No capítulo segundo, tratamos de abordar as diversas formas de família e suas conseqüências com a união estável e o casamento junto ao Direito Sucessório.
O capítulo terceiro se encarregou de mostrar como se comporta a adoção no Direito brasileiro e sua possibilidade para casais de mesmo sexo.
Por fim no capítulo quarto, cuidamos de trazer à discussão a questão mais importante deste trabalho, que é a anomia e conseqüente desproteção com o cidadão homossexual na sociedade e o que se tem feito em favor destes.
2 CAPÍTULO I
2.1 Aspectos Históricos da homossexualidade
Percorrer o histórico da homossexualidade e os seus significados ao longo dos tempos, remete-nos para a compreensão dos acontecimentos desde a era mais primitiva até a idade contemporânea.
O homem da antiguidade era nômade e guerreiro. Para garantir a sua sobrevivência precisava conquistar novos territórios. Nas batalhas, que empreendia para as novas conquistas territoriais, as mulheres dos vencidos eram tomadas pelos vencedores como troféus pelo bom desempenho dos soldados e muitas vezes, possuídas no próprio campo de batalha. Deixadas para trás, largadas à própria sorte, muitas destas mulheres engravidavam, tinham seus filhos completamente sozinhas e abandonadas, sem sequer saber quem era o pai daquela criança ou se ainda estava vivo ou morto.
O homem daquela época também praticava sexo com outros homens, explorando o simples prazer do sexo. Para isso se utilizava de adolescentes ou escravos mais jovens, que poderiam ser levados aos campos de batalha, para que servissem aos seus senhores nos momentos em que lhes faltassem as mulheres. (GEOCITIES, 2006).
O ato sexual entre duas pessoas de mesmo sexo, não tinha a conotação que tem na atualidade, nem era visto como relação homossexual ou mesmo pecaminosa. O sexo entre dois homens, era utilizado para o prazer e para o ensinamento da prática sexual aos mais jovens.
A idéia, e a palavra homossexual, só veio existir e ser usada, a partir do século XIX,(WIKIPEDIA, 2006) por uma necessidade de se classificar e defender um comportamento sexual, que mais uma vez sofria perseguições e condenações capitais.
2.2 Sociedades Primitivas
O relacionamento sexual entre os primatas do mesmo gênero, era considerada uma forma de pacificação para a rivalidade entre os machos jovens e os mais velhos, afirma o escritor britânico COLIN SPENCER, autor do livro “Homossexualidade: Uma História”.
Spencer (GEOCITIES, 2006) usa a palavra “gênero”, pois para ele a distinção entre os sexos é uma construção cultural, uma invenção da sociedade com forte indução da igreja, para justificar, avalizar ou reprovar determinada prática sexual.
Entre os primatas havia uma simulação do ato sexual sem penetração. As fêmeas se relacionavam entre si, como forma de exibição sexual com a finalidade de atrair os machos.
A homossexualidade entre os animais está relacionada à organização social do grupo, com os machos praticando o coito como forma de afirmação da hierarquia, determinando assim quem manda naquele grupo.

## TAREFAS
• A. Reescreva a parte do trecho que vai de "O capítulo terceiro" até "a idade contemporânea.", trocando "casais" por "pares".
• B. Segundo o trecho, a partir de qual século a palavra homossexual passou a existir e ser usada?

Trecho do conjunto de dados

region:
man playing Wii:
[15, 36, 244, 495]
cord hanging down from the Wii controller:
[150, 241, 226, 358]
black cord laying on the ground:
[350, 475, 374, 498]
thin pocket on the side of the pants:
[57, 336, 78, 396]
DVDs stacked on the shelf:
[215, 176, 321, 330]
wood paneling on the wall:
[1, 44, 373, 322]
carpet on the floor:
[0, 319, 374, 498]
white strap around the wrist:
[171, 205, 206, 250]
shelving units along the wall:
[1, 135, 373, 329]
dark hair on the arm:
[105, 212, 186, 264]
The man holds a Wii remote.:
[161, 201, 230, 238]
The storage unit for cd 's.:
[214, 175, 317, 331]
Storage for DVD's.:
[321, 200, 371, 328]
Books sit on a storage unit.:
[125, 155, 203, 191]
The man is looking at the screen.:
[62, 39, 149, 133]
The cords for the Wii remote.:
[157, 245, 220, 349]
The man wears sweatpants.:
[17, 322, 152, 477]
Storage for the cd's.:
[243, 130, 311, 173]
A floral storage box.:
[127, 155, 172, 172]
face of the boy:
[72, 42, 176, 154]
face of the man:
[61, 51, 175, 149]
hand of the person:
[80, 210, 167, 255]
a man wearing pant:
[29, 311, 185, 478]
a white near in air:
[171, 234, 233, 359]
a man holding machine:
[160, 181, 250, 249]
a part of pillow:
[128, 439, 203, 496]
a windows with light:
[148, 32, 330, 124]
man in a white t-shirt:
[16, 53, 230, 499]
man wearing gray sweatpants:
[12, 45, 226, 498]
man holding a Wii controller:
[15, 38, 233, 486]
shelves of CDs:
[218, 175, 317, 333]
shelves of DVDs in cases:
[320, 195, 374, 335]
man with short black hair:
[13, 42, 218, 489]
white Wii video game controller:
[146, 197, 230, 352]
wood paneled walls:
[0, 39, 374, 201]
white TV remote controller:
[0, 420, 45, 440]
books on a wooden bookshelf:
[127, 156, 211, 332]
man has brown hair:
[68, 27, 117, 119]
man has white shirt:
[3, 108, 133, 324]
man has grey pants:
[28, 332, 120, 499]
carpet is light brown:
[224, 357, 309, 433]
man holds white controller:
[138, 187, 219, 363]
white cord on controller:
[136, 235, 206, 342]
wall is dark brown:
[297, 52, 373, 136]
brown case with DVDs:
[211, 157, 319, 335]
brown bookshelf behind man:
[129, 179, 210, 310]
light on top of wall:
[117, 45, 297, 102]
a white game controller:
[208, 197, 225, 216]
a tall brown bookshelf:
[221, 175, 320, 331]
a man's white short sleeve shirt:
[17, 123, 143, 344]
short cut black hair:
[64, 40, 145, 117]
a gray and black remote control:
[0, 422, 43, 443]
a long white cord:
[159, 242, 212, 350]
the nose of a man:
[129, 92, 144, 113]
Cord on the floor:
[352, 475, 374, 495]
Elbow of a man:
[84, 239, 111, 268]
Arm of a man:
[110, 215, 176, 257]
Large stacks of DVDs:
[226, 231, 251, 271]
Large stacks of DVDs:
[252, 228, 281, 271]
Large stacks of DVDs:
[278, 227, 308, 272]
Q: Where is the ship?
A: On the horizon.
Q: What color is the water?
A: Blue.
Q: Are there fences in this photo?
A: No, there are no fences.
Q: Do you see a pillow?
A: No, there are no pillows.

## RESPOSTAS
• A.
O capítulo terceiro se encarregou de mostrar como se comporta a adoção no Direito brasileiro e sua possibilidade para pares de mesmo sexo.
Por fim no capítulo quarto, cuidamos de trazer à discussão a questão mais importante deste trabalho, que é a anomia e conseqüente desproteção com o cidadão homossexual na sociedade e o que se tem feito em favor destes.
2 CAPÍTULO I
2.1 Aspectos Históricos da homossexualidade
Percorrer o histórico da homossexualidade e os seus significados ao longo dos tempos, remete-nos para a compreensão dos acontecimentos desde a era mais primitiva até a idade contemporânea.

• B. A partir do século XIX.